What neither Sister McEntee nor I (nor probably Mr. Shanley) knew in the 1950s was that child sexual abuse by clergy existed. McEntee, in fact, recently said that while the portrait of religious life back then is real, the plot’s incident of child sexual abuse is not.

The church is no longer ignorant of sexual abuse. Ever since 2002, when awareness of the extent of the clergy sexual abuse scandal shook the church to its core, U.S. bishops have launched an aggressive, expensive and unrelenting campaign to guarantee that Catholic parishes, schools, religious education and other programs will be safe environments for children.

Between 2003 and 2008, the Catholic Church in the United States, through concentrated and determined effort, has:

_ Trained more than 1.8 million clergy, employees, and volunteers in parishes in how to create safe environments and prevent child sexual abuse.

_ Prepared more than 5.8 million children to recognize abuse and protect themselves.

_ Run criminal background checks on more than 1.5 million volunteers and employees, 162,700 educators, 51,000 clerics and 4,955 candidates for the priesthood.


If only such programs had been in effect from the beginning. Thankfully, after tremendous effort and persistent training, a child today is perhaps safer on a Catholic campus than in many other settings.

In “Doubt,” the fictional character Father Flynn (played by Philip Seymour Hoffman) meets, presumably alone, with young Donald. When the priest is questioned, he initially refuses to tell the principal the purpose of the meeting. Today, under the church’s safe environment programs, this should never happen; the priest would not arrange to meet alone with the boy at all. Priests, teachers and principals are all trained to ensure that children always remain in a safe environment. And the child is well trained to identify situations in which he or she feels uncomfortable.

“Doubt,” in fact, is not about sexual abuse by clerics as much as it is a study in how we deal with suspicions and questions in our own minds when we lack absolute proof.

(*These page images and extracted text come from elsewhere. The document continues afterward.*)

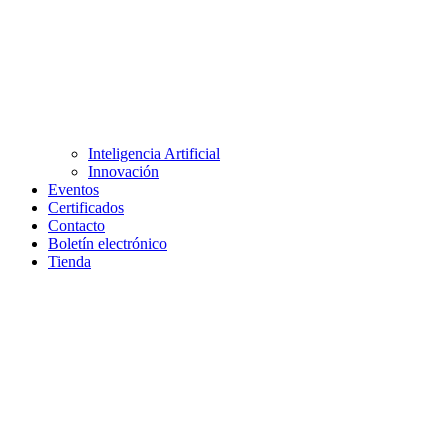
Inteligencia Artificial
Innovación
Eventos
Certificados
Contacto
Boletín electrónico
Tienda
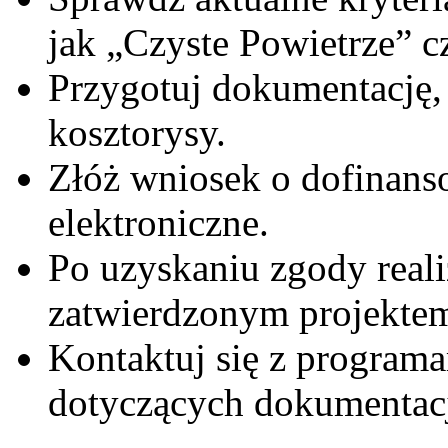
jak „Czyste Powietrze” c
Przygotuj dokumentację,
kosztorysy.
Złóż wniosek o dofinans
elektroniczne.
Po uzyskaniu zgody reali
zatwierdzonym projekte
Kontaktuj się z programa
dotyczących dokumentacj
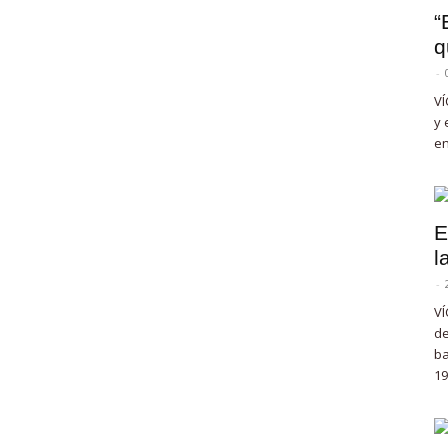
“
q
-
VÍ
y 
en
E
l
-
VÍ
de
ba
19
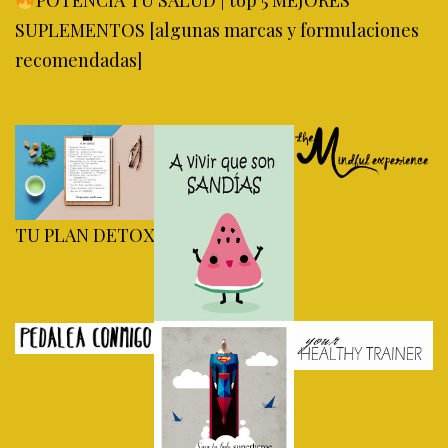
SUPLEMENTOS [algunas marcas y formulaciones
recomendadas]
TU PLAN DETOX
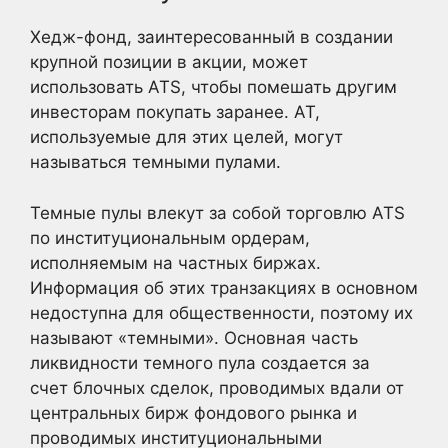
Хедж-фонд, заинтересованный в создании
крупной позиции в акции, может
использовать ATS, чтобы помешать другим
инвесторам покупать заранее. AT,
используемые для этих целей, могут
называться темными пулами.
Темные пулы влекут за собой торговлю ATS
по институциональным ордерам,
исполняемым на частных биржах.
Информация об этих транзакциях в основном
недоступна для общественности, поэтому их
называют «темными». Основная часть
ликвидности темного пула создается за
счет блочных сделок, проводимых вдали от
центральных бирж фондового рынка и
проводимых институциональными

When it comes to child sexual abuse, there is no doubt that people have to act responsibly _ even while knowing that any program, no matter how rigorously implemented, cannot provide 100 percent assurance. Safe environment programs are designed so that predators do not make it onto a church property, but even if they do, they will be more quickly and easily identified. There will be no concealment, and any suspicious behavior will be reported to civil and church authorities immediately.

The Catholic Church’s response to child sexual abuse by clergy includes the provision that the church provide counseling and other assistance to heal people who were hurt in the past. Most importantly, however, it means the church has created an environment where child sexual abuse is unlikely to occur again. Of that there is no doubt.

(Sister Mary Ann Walsh is director of media relations for the U.S. Conference of Catholic Bishops.)